━━━ Data ━━━

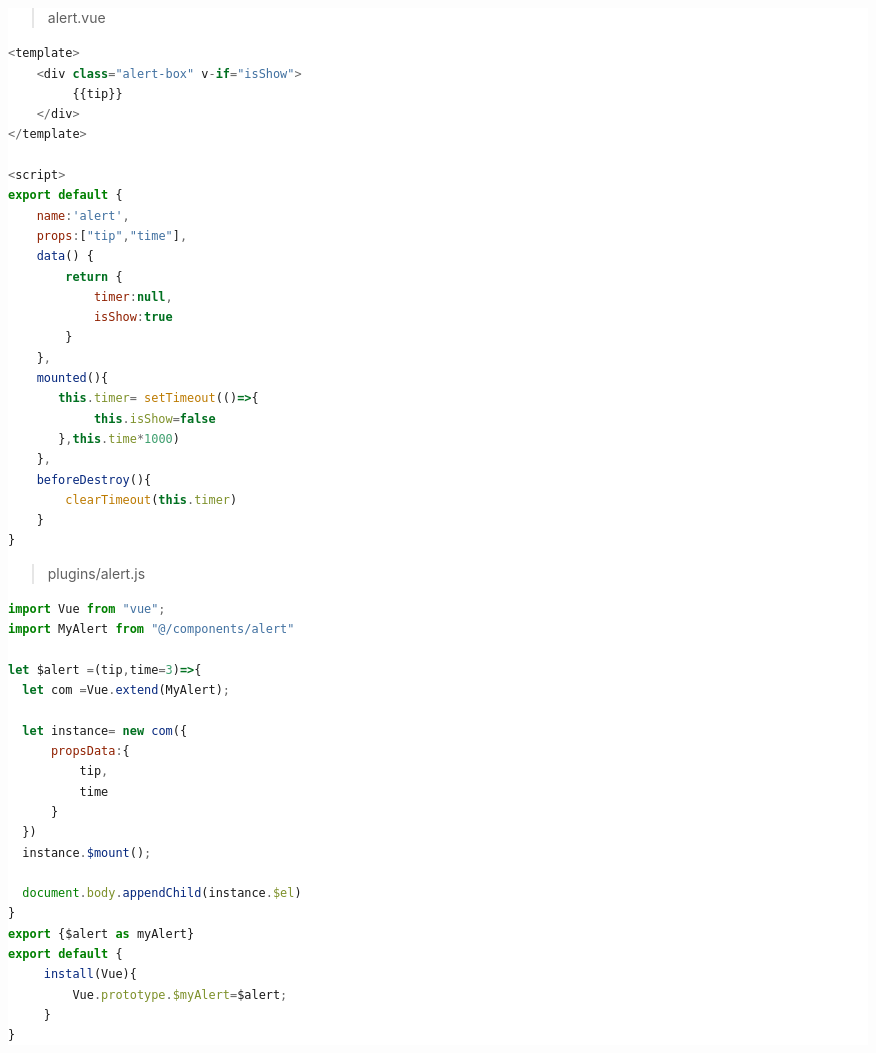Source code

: > alert.vue

```js
<template>
    <div class="alert-box" v-if="isShow">
         {{tip}}
    </div>
</template>

<script>
export default {
    name:'alert',
    props:["tip","time"],
    data() {
        return {
            timer:null,
            isShow:true
        }
    },
    mounted(){
       this.timer= setTimeout(()=>{
            this.isShow=false
       },this.time*1000)
    },
    beforeDestroy(){
        clearTimeout(this.timer)
    }
}
```

> plugins/alert.js

```js
import Vue from "vue";
import MyAlert from "@/components/alert"

let $alert =(tip,time=3)=>{
  let com =Vue.extend(MyAlert);

  let instance= new com({
      propsData:{
          tip,
          time
      }
  })
  instance.$mount();

  document.body.appendChild(instance.$el)
}
export {$alert as myAlert}
export default {
     install(Vue){
         Vue.prototype.$myAlert=$alert;                 
     }
}

```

━━━

What this task involves> Print the data above exactly; drop every picture.

Reply>
Source code

: > alert.vue

```js
<template>
    <div class="alert-box" v-if="isShow">
         {{tip}}
    </div>
</template>

<script>
export default {
    name:'alert',
    props:["tip","time"],
    data() {
        return {
            timer:null,
            isShow:true
        }
    },
    mounted(){
       this.timer= setTimeout(()=>{
            this.isShow=false
       },this.time*1000)
    },
    beforeDestroy(){
        clearTimeout(this.timer)
    }
}
```

> plugins/alert.js

```js
import Vue from "vue";
import MyAlert from "@/components/alert"

let $alert =(tip,time=3)=>{
  let com =Vue.extend(MyAlert);

  let instance= new com({
      propsData:{
          tip,
          time
      }
  })
  instance.$mount();

  document.body.appendChild(instance.$el)
}
export {$alert as myAlert}
export default {
     install(Vue){
         Vue.prototype.$myAlert=$alert;                 
     }
}

```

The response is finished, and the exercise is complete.